Я понял, что он не хочет вдаваться в объяснения, особенно в присутствии военачальников.

— Давайте вернемся к насущным делам. Завтра будет некогда, ибо подняться нам предстоит очень и очень рано.

Пока в последний раз обговаривались стратегия и тактика и обсуждались вопросы снабжения, я украдкой поглядывал на короля.

Никто не требовал от Ригеноса самолично возглавить армию. Он мог спокойно остаться в Некранале, не потеряв при этом уважения подданных. Однако он принял решение, которое подвергало его жизнь опасности и которое требовало от короля совершенно несвойственных ему деяний.

Что подтолкнуло его принять такое решение? Может, ему хотелось доказать самому себе, что он способен сражаться? Вряд ли; ведь он участвовал во многих сражениях. Потому, что завидовал моей славе? Или потому, что не до конца доверял? Я бросил взгляд на Каторна, но на лице того не было написано удовлетворения. Каторн оставался прежним Каторном, угрюмым и молчаливым.

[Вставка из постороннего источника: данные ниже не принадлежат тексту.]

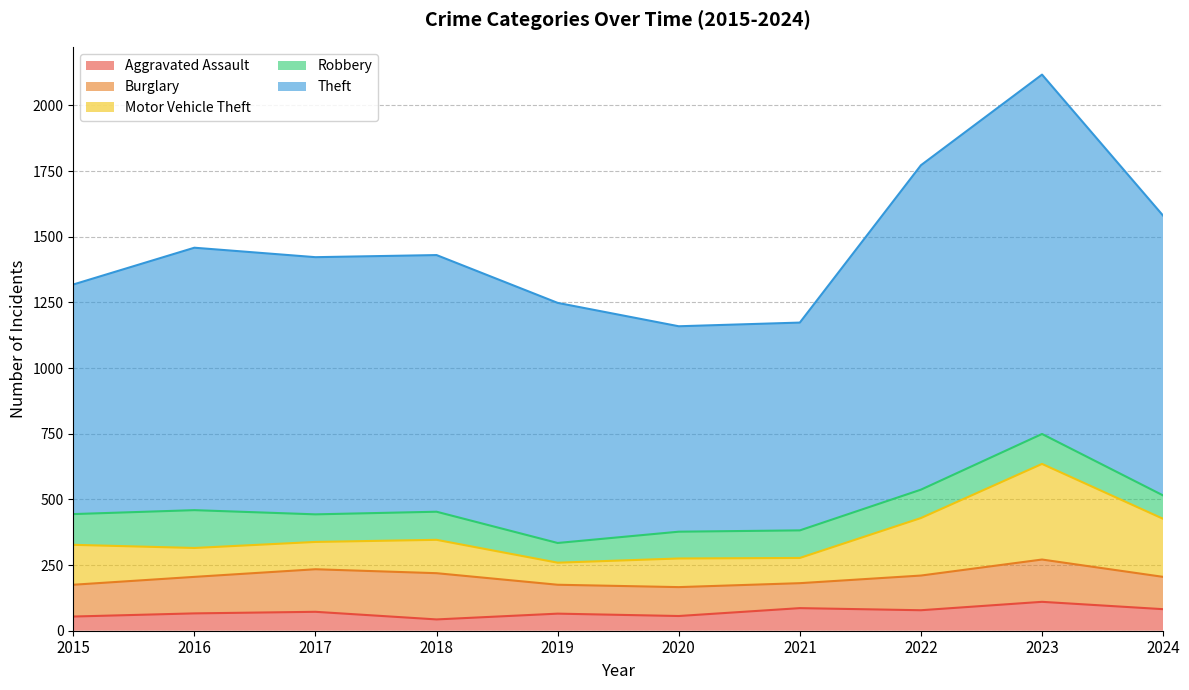

Which category has the highest value in the Robbery series?

2016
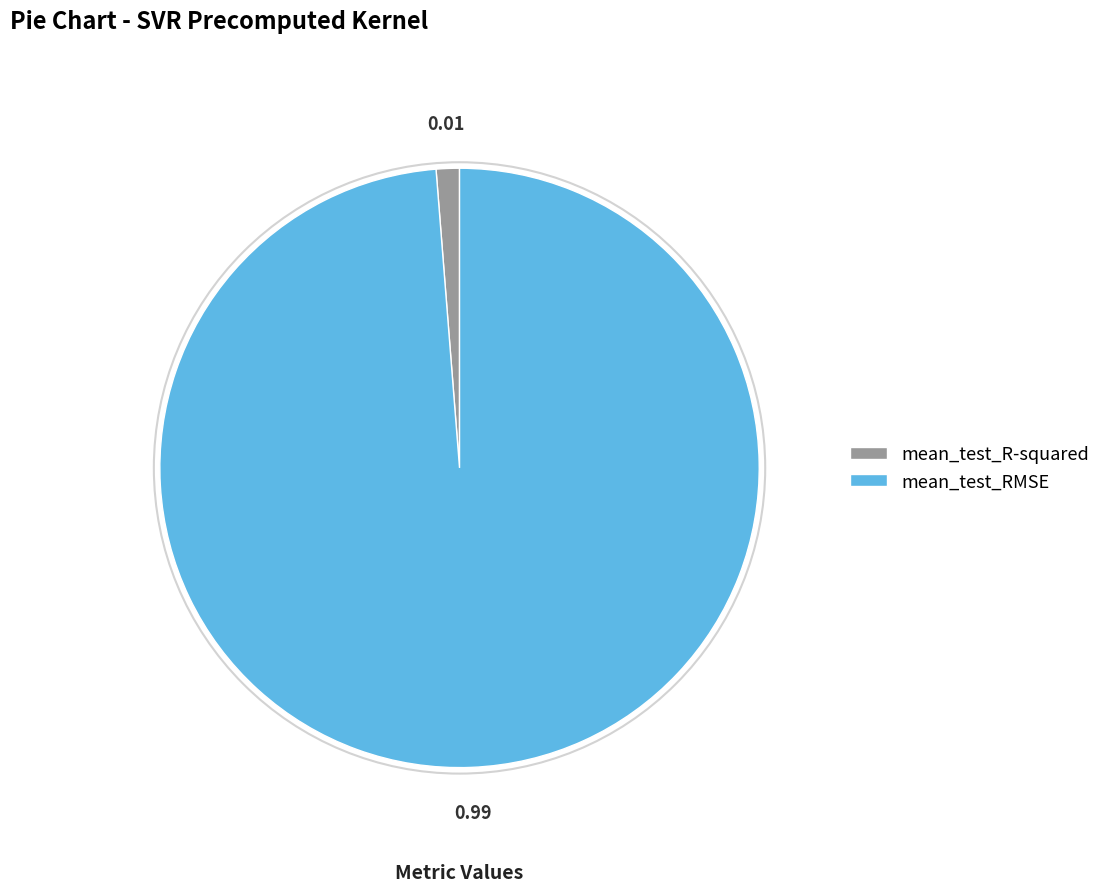

Does mean_test_R-squared account for over 50% of the chart?

No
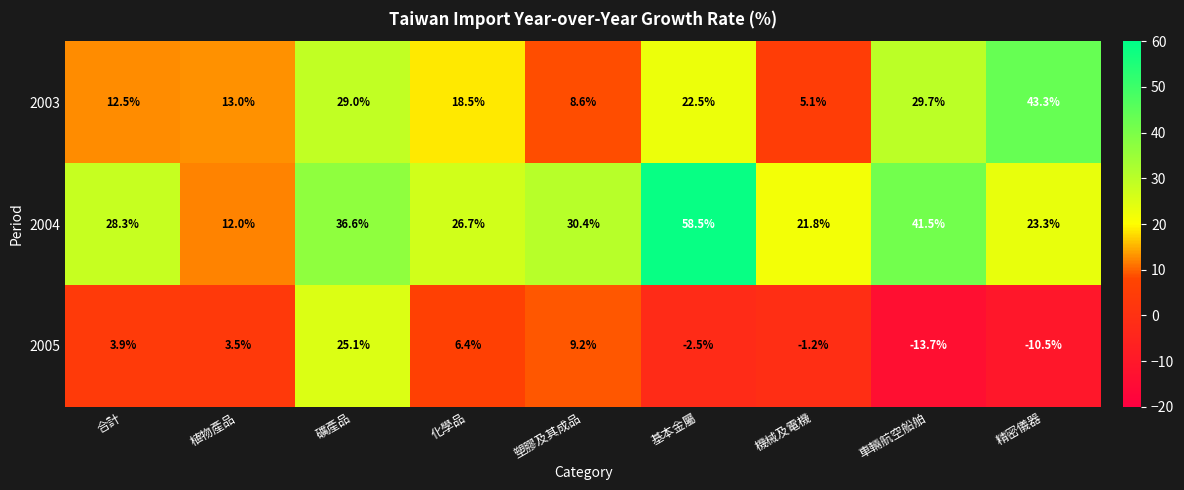

At how many categories does at least one series exceed 34?

4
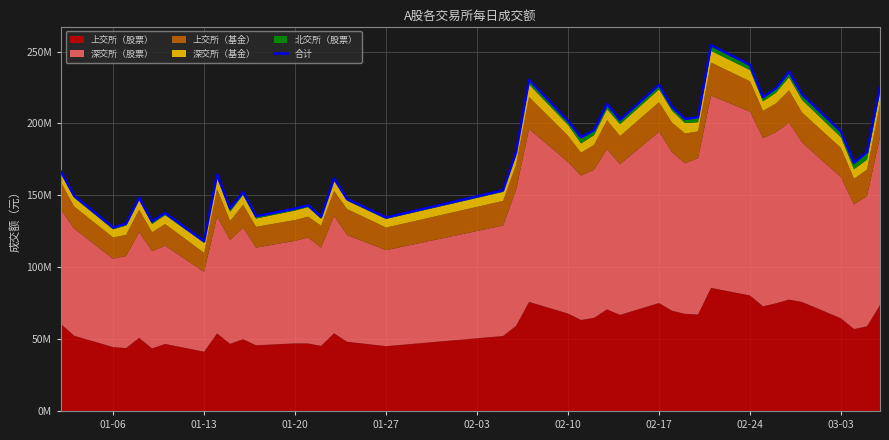

What is the sum of all values?

7145.2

Я мысленно пожал плечами. Такого рода размышления никуда меня не приведут. Как бы там ни было, король, хотя он отнюдь не пышет здоровьем, отправляется в поход вместе с нами. Его присутствие вдохновит воинов и в какой-то мере поможет мне справиться с амбициями Каторна.

Закончив совет, мы разошлись. Вернувшись в свои покои, я прямиком отправился в постель. Прежде чем заснуть, я некоторое время лежал с открытыми глазами, думая об Иолинде и о плане битвы, который помогал составлять, гадая, каковы в бою элдрены, — я до сих пор не имел представления ни о том, как они сражаются (не считая того, что они «коварны и злы»), ни о том, как они выглядят (не считая того, что они напоминают «демонов из преисподней»).

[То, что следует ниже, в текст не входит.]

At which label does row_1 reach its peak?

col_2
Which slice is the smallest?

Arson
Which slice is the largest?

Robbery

Ничего, скоро я получу ответы хотя бы на часть своих вопросов. С этой мыслью я заснул.

В ночь перед отплытием мне снились странные сны.

Мне снились озера и болота, крепости и войска, пики, которые изрыгали пламя, и металлические летающие машины, чьи крылья двигались наподобие крыльев гигантских птиц. Мне снились чудовищных размеров фламинго и причудливые шлемы-маски в виде морды того или иного животного.

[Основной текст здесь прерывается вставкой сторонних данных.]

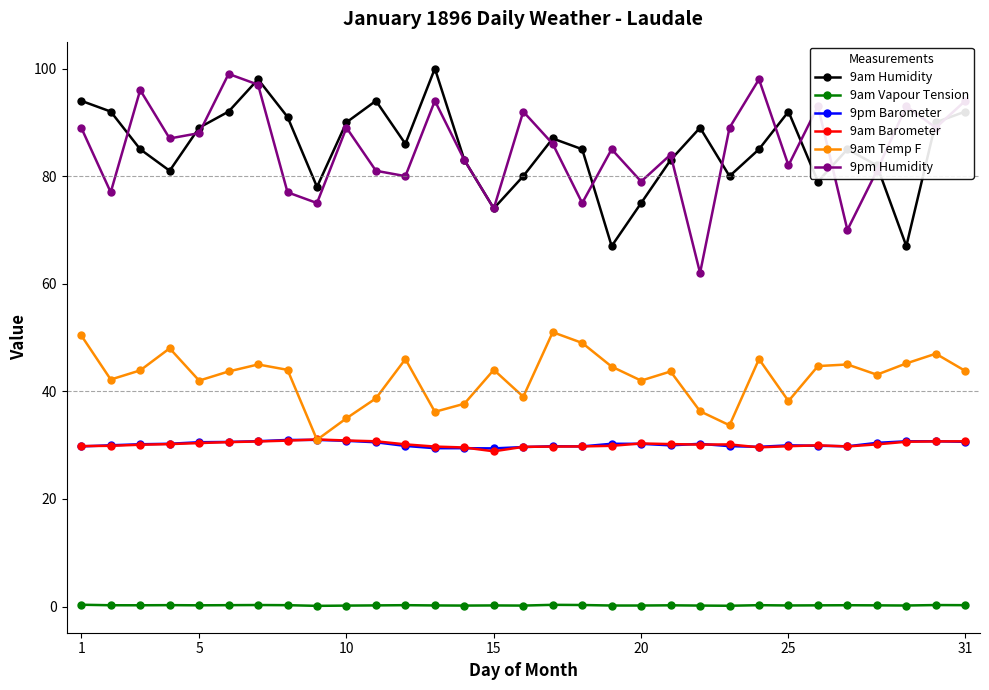

True or false: 9pm Humidity and 9am Barometer intersect in this chart.

False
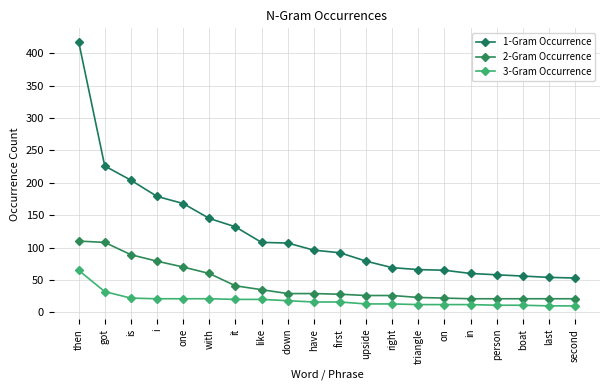

List the series in order of their peak value, highest first.

1-Gram Occurrence, 2-Gram Occurrence, 3-Gram Occurrence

Мне снились драконы, огромные ящеры со жгучими жалами, устремившие свой полет к угрюмому, сумрачному небу. Мне снился прекрасный город, охваченный пламенем пожаров. Мне снились нелюди, которые, как я знал, были богами. Мне снилась женщина, которую я не мог назвать по имени; мне снился низкорослый мужчина с рыжими волосами, который как будто был моим другом, И меч громадный черный клинок, превосходивший могуществом оружие, которым я владел ныне; меч, который каким-то непонятным образом был мной!

Мне снилась ледяная равнина, по которой мчались большие корабли с раздутыми парусами.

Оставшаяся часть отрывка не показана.